Monday, 3 December 2007

Should it be the software or the source code that's 'Open'?

One of the most interesting parallel sessions, from my point of view, was that held on Friday morning with Vijay Kumar of MIT, Jeff Merriman (also MIT), and Stuart D. Lee (Acting Head of Academic Computing, University of Oxford and lecturer in English literature) on the whole issue of Open Courseware, open software, repositories and other topics of that ilk.

Vijay Kumar pointed out that MIT's Open Courseware Initiative has just passed the landmark of having content online for all of the institution's 1800 courses.

Stuart Lee critiqued contemporary VLEs/CMSs as being restrictive in terms of licence models and constraining on user roles. Why should we support a financial model based on number of FTEs, which essentially prevents us developing wider collaborations with other institutions or opening up materials and courses to the wider public? The narrowness of permissions and role definitions (instructor, student, sys admin, etc) is also problematic for attempts to develop a broader culture of openness, pedagogic exploration and multi-disciplinarity.

He pointed out that the classic response to such challenges is for advocates of Open source code to propose that as a solution, when it most certainly isn't. It makes no odds whether or not source code is available, it depends on so many other factors in what that software can actually do and whether it can be successfully used by institutions that don't have rows of software developers to hand, for example. A system that allows flexibility in opening up (or keeping closed) particular courses/content for particular purposes is what would be most needed.

He also described the cultural barriers to greater sharing of materials and the need for the active engagement of teachers/lecturers but how in practice they are tightly constrained by the copyright problem and the legitimate recognition that not everything that they can produce, with limited resources and time, is fit for wider sharing. A survey conducted recently showed support of the basic philosophy of sharing, and indeed that this is already being done, and has long been done, within academic disciplines, but more usually within the realm of research rather than teaching.

He presented the example, with appropriate wit, of his own lectures being available on iTunes and how they moved from being listened to by a small number to a huge boost in popularity thanks to the promotion by an interested individual listener.

Jeff Merriman of the Open Knowledge Initiative (MIT) then expanded on the meaning of 'open' and how it has come to have positive connotations without necessarily living up to those - particularly the aspect of quality. What, in his view, openness should be about is the ability to extend and integrate software. His definition was "software that can be easily extended or integrated through openly-defined touch points." In other words, whether or not the source code itself is 'open' or 'closed' isn't necessarily the issue. He prevented an example of extensions to Tufts University's VUE package by simply dropping additional players into a folder on his computer and giving the package new features.

His take on 'interoperability' was also quite refreshing for those who have long languished under the stresses and strains of supposed open source interoperable software: "highly interoperable integration is such that it can be easily achieved by the individual or group who requires the result." He pointed to the example of printer drivers and how it is now readily accepted that we don't have to recode the software everytime we want to print a document on a different printer.
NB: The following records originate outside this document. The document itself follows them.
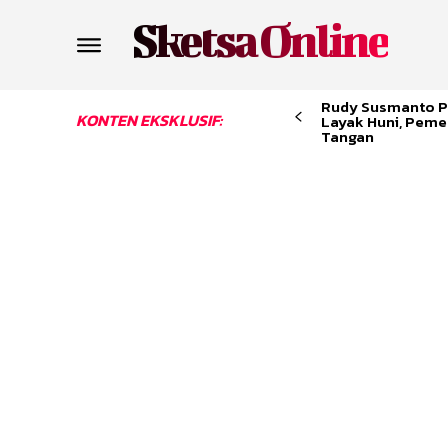
Sketsa Online
Rudy Susmanto P
KONTEN EKSKLUSIF:
Layak Huni, Peme
Tangan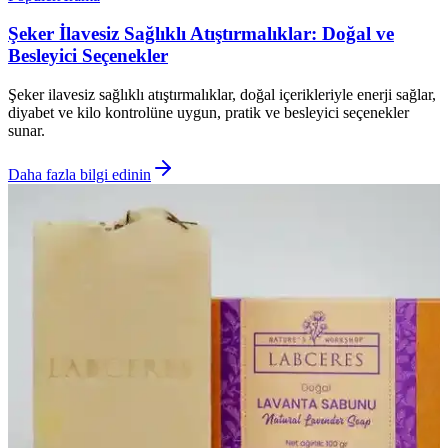
Şeker İlavesiz Sağlıklı Atıştırmalıklar: Doğal ve
Besleyici Seçenekler
Şeker ilavesiz sağlıklı atıştırmalıklar, doğal içerikleriyle enerji sağlar,
diyabet ve kilo kontrolüne uygun, pratik ve besleyici seçenekler
sunar.
Daha fazla bilgi edinin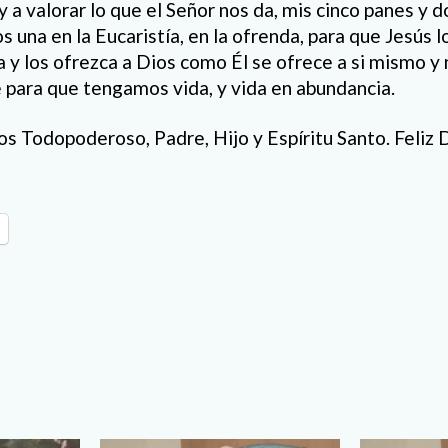
y a valorar lo que el Señor nos da, mis cinco panes y 
 una en la Eucaristía, en la ofrenda, para que Jesús 
a y los ofrezca a Dios como Él se ofrece a si mismo y 
 para que tengamos vida, y vida en abundancia.
os Todopoderoso, Padre, Hijo y Espíritu Santo. Feliz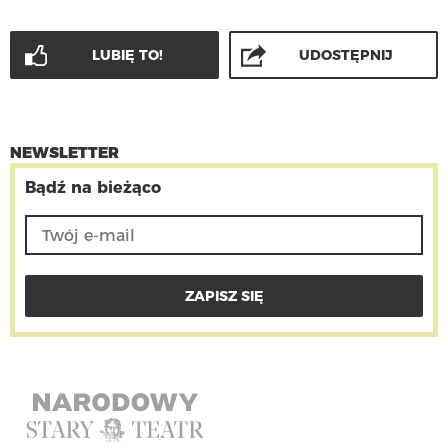
LUBIĘ TO!
UDOSTĘPNIJ
NEWSLETTER
Bądź na bieżąco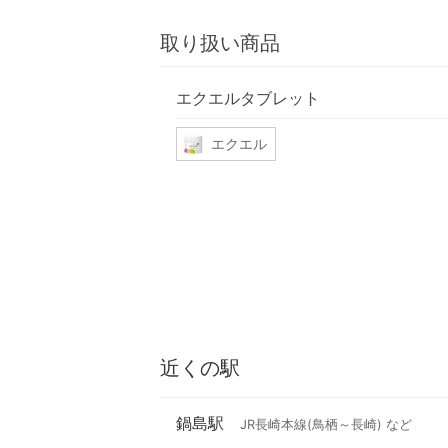
取り扱い商品
エクエルタブレット
エクエル
近くの駅
鍋島駅
JR長崎本線(鳥栖～長崎) など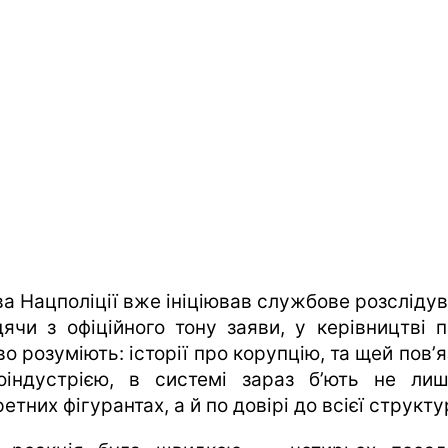
ва Нацполіції вже ініціював службове розслідув
дячи з офіційного тону заяви, у керівництві п
о розуміють: історії про корупцію, та щей повʼя
оіндустрією, в системі зараз б’ють не ли
етних фігурантах, а й по довірі до всієї структу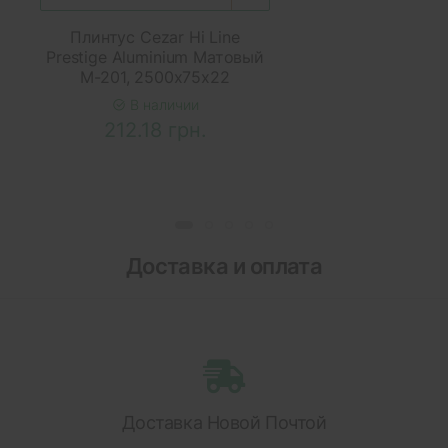
Плинтус Cezar Hi Line
Prestige Aluminium Матовый
M-201, 2500x75x22
В наличии
212.18 грн.
Доставка и оплата
Доставка Новой Почтой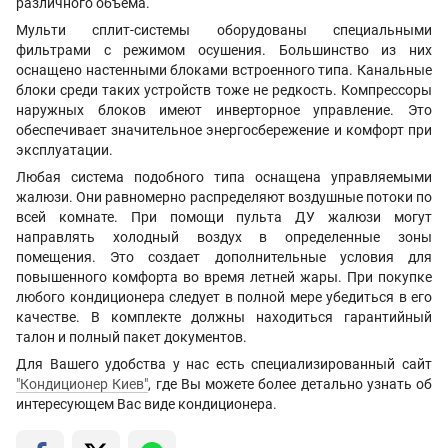
различного объема.
Мульти сплит-системы оборудованы специальными
фильтрами с режимом осушения. Большинство из них
оснащено настенными блоками встроенного типа. Канальные
блоки среди таких устройств тоже не редкость. Компрессоры
наружных блоков имеют инверторное управление. Это
обеспечивает значительное энергосбережение и комфорт при
эксплуатации.
Любая система подобного типа оснащена управляемыми
жалюзи. Они равномерно распределяют воздушные потоки по
всей комнате. При помощи пульта ДУ жалюзи могут
направлять холодный воздух в определенные зоны
помещения. Это создает дополнительные условия для
повышенного комфорта во время летней жары. При покупке
любого кондиционера следует в полной мере убедиться в его
качестве. В комплекте должны находиться гарантийный
талон и полный пакет документов.
Для Вашего удобства у нас есть специализированный сайт
"Кондиционер Киев"
, где Вы можете более детально узнать об
интересующем Вас виде кондиционера.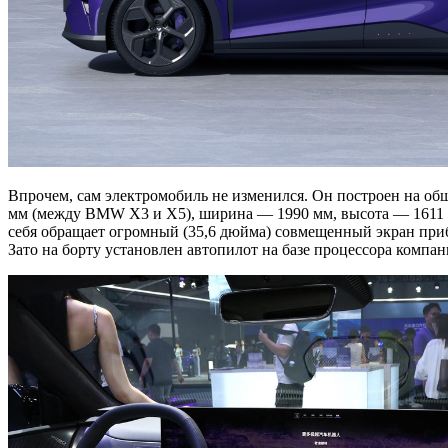
Впрочем, сам электромобиль не изменился. Он построен на обще
мм (между BMW X3 и X5), ширина — 1990 мм, высота — 1611 мм
себя обращает огромный (35,6 дюйма) совмещенный экран прибо
Зато на борту установлен автопилот на базе процессора компа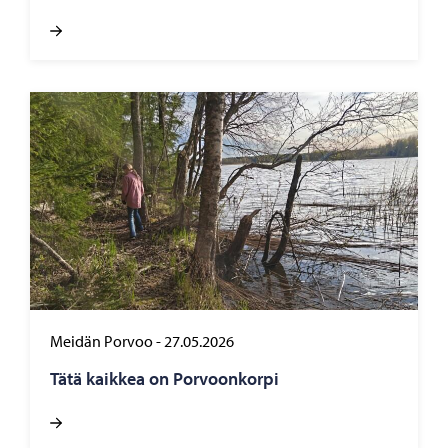
Meidän Porvoo
-
27.05.2026
Tätä kaik­kea on Por­voon­kor­pi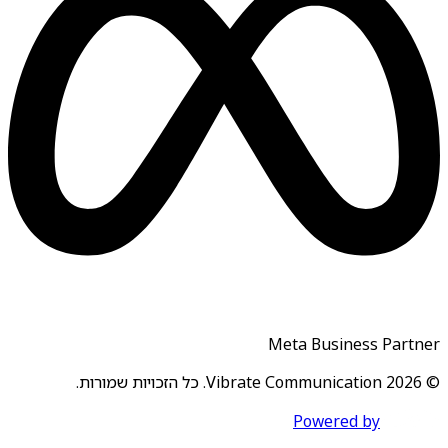
Meta Business Partner
© 2026 Vibrate Communication. כל הזכויות שמורות.
Powered by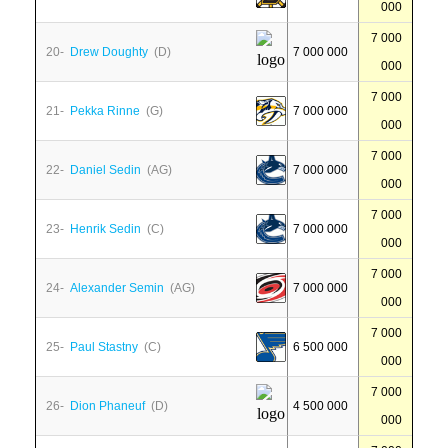
000
7 000
20-
Drew Doughty
(D)
7 000 000
000
7 000
21-
Pekka Rinne
(G)
7 000 000
000
7 000
22-
Daniel Sedin
(AG)
7 000 000
000
7 000
23-
Henrik Sedin
(C)
7 000 000
000
7 000
24-
Alexander Semin
(AG)
7 000 000
000
7 000
25-
Paul Stastny
(C)
6 500 000
000
7 000
26-
Dion Phaneuf
(D)
4 500 000
000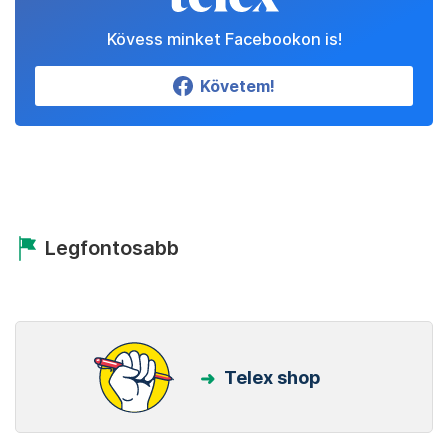
Kövess minket Facebookon is!
Követem!
Legfontosabb
Telex shop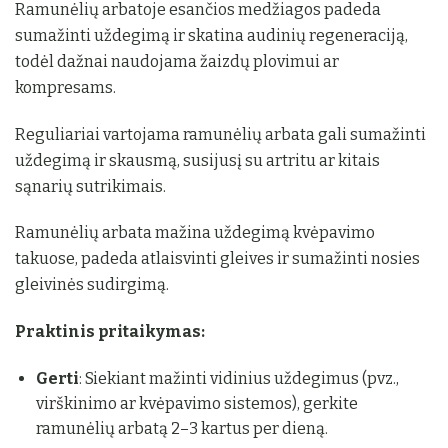
Ramunėlių arbatoje esančios medžiagos padeda
sumažinti uždegimą ir skatina audinių regeneraciją,
todėl dažnai naudojama žaizdų plovimui ar
kompresams.
Reguliariai vartojama ramunėlių arbata gali sumažinti
uždegimą ir skausmą, susijusį su artritu ar kitais
sąnarių sutrikimais.
Ramunėlių arbata mažina uždegimą kvėpavimo
takuose, padeda atlaisvinti gleives ir sumažinti nosies
gleivinės sudirgimą.
Praktinis pritaikymas:
Gerti
: Siekiant mažinti vidinius uždegimus (pvz.,
virškinimo ar kvėpavimo sistemos), gerkite
ramunėlių arbatą 2–3 kartus per dieną.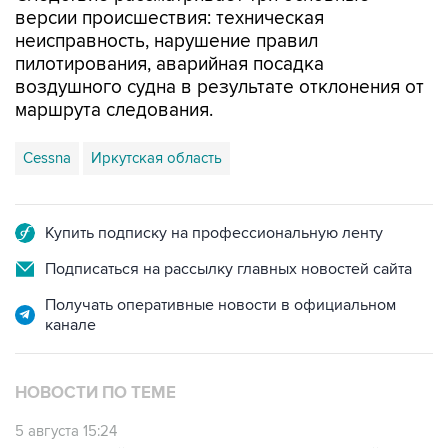
версии происшествия: техническая
неисправность, нарушение правил
пилотирования, аварийная посадка
воздушного судна в результате отклонения от
маршрута следования.
Cessna
Иркутская область
Купить подписку на профессиональную ленту
Подписаться на рассылку главных новостей сайта
Получать оперативные новости в официальном
канале
НОВОСТИ ПО ТЕМЕ
5 августа 15:24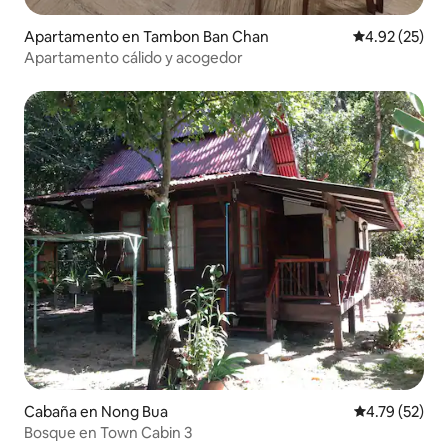
Apartamento en Tambon Ban Chan
Calificación 
4.92 (25)
Apartamento cálido y acogedor
Cabaña en Nong Bua
Calificación 
4.79 (52)
Bosque en Town Cabin 3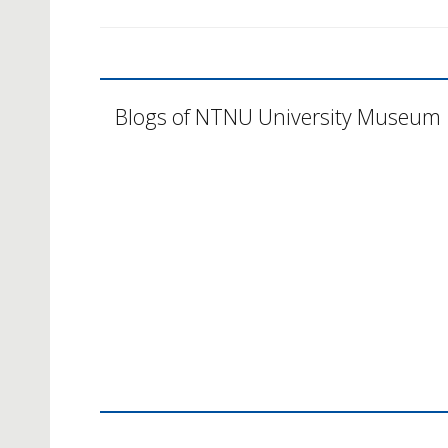
Blogs of NTNU University Museum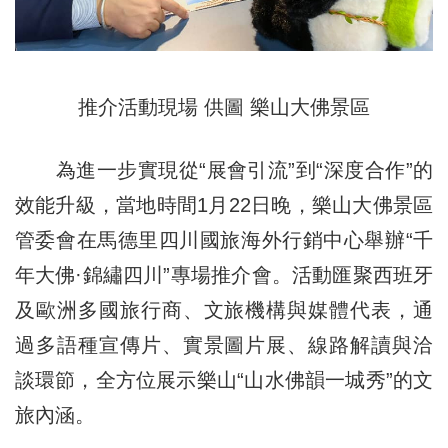
推介活動現場 供圖 樂山大佛景區
為進一步實現從“展會引流”到“深度合作”的
效能升級，當地時間1月22日晚，樂山大佛景區
管委會在馬德里四川國旅海外行銷中心舉辦“千
年大佛·錦繡四川”專場推介會。活動匯聚西班牙
及歐洲多國旅行商、文旅機構與媒體代表，通
過多語種宣傳片、實景圖片展、線路解讀與洽
談環節，全方位展示樂山“山水佛韻一城秀”的文
旅內涵。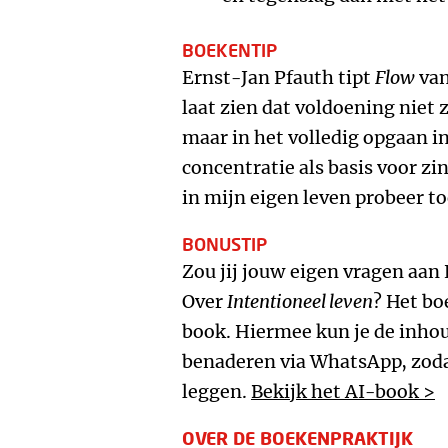
BOEKENTIP
Ernst-Jan Pfauth tipt
Flow
van
laat zien dat voldoening niet z
maar in het volledig opgaan in
concentratie als basis voor zin
in mijn eigen leven probeer to
BONUSTIP
Zou jij jouw eigen vragen aan 
Over
Intentioneel leven
? Het bo
book. Hiermee kun je de inhou
benaderen via WhatsApp, zodat
leggen.
Bekijk het AI-book >
OVER DE BOEKENPRAKTIJK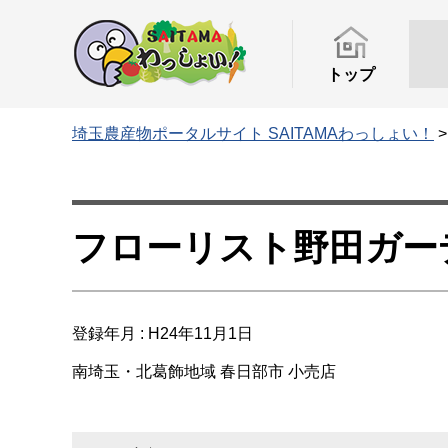
トップ
埼玉農産物ポータルサイト SAITAMAわっしょい！
フローリスト野田ガー
登録年月 : H24年11月1日
南埼玉・北葛飾地域
春日部市
小売店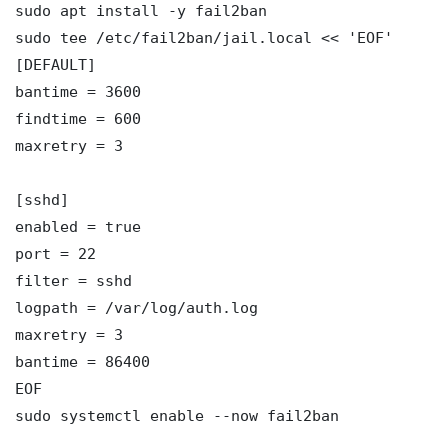
sudo apt install -y fail2ban

sudo tee /etc/fail2ban/jail.local << 'EOF'

[DEFAULT]

bantime = 3600

findtime = 600

maxretry = 3

[sshd]

enabled = true

port = 22

filter = sshd

logpath = /var/log/auth.log

maxretry = 3

bantime = 86400

EOF

sudo systemctl enable --now fail2ban
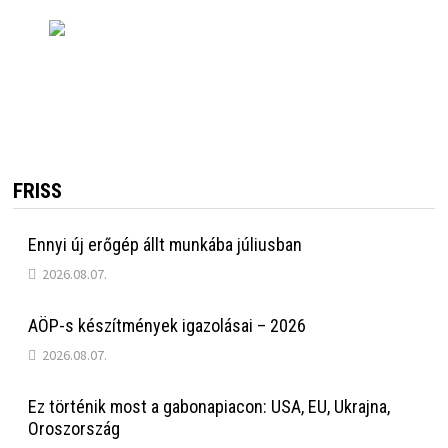
FRISS
Ennyi új erőgép állt munkába júliusban
2026.08.07.
AÖP-s készítmények igazolásai – 2026
2026.08.07.
Ez történik most a gabonapiacon: USA, EU, Ukrajna,
Oroszország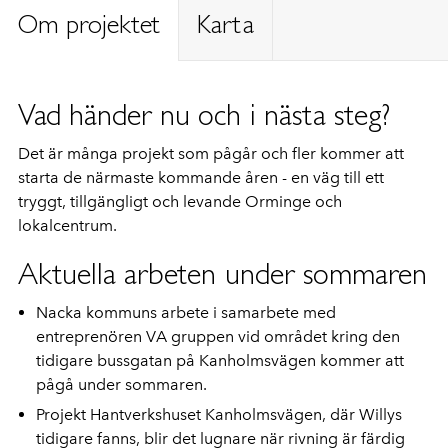
Om projektet
Karta
Vad händer nu och i nästa steg?
Det är många projekt som pågår och fler kommer att
starta de närmaste kommande åren - en väg till ett
tryggt, tillgängligt och levande Orminge och
lokalcentrum.
Aktuella arbeten under sommaren
Nacka kommuns arbete i samarbete med
entreprenören VA gruppen vid området kring den
tidigare bussgatan på Kanholmsvägen kommer att
pågå under sommaren.
Projekt Hantverkshuset Kanholmsvägen, där Willys
tidigare fanns, blir det lugnare när rivning är färdig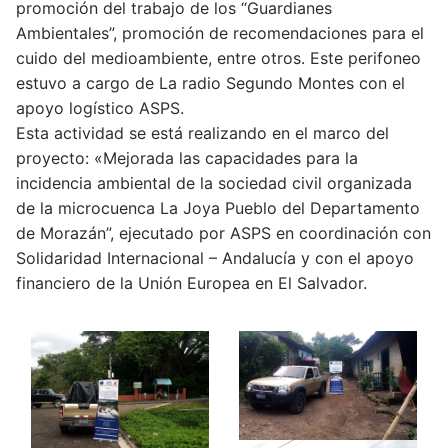
promoción del trabajo de los “Guardianes
Ambientales”, promoción de recomendaciones para el
cuido del medioambiente, entre otros. Este perifoneo
estuvo a cargo de La radio Segundo Montes con el
apoyo logístico ASPS.
Esta actividad se está realizando en el marco del
proyecto: «Mejorada las capacidades para la
incidencia ambiental de la sociedad civil organizada
de la microcuenca La Joya Pueblo del Departamento
de Morazán”, ejecutado por ASPS en coordinación con
Solidaridad Internacional – Andalucía y con el apoyo
financiero de la Unión Europea en El Salvador.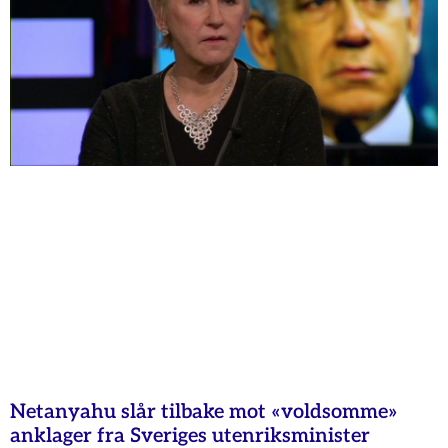
Netanyahu slår tilbake mot «voldsomme»
anklager fra Sveriges utenriksminister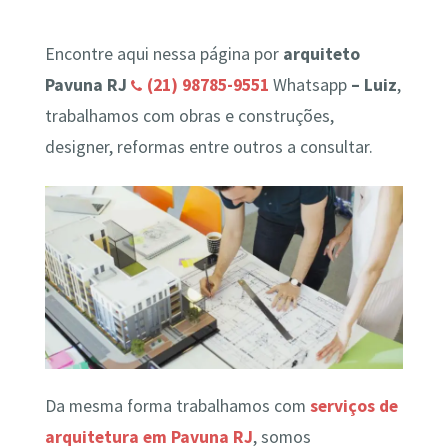
Encontre aqui nessa página por
arquiteto
Pavuna RJ
(21) 98785-9551
Whatsapp
– Luiz
,
trabalhamos com obras e construções,
designer, reformas entre outros a consultar.
Da mesma forma trabalhamos com
serviços de
arquitetura em Pavuna RJ
, somos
When asking about whether open source software is interoperable the key questions to ask are : (1) Do I have the resources? (2) Do I have to branch the code base? (3) Is it worth the time and effort? And related, is the issue of, 'if I don't have developers on staff can I not use the software or participate in the project?'

There then followed a really interesting discussion and exchange of ideas, but the issue of 'design for agency' for open software which allows people to do different things cropped up frequently.

All in all an excellent and refreshing focus on some of the underlying challenges of 'open' systems and content.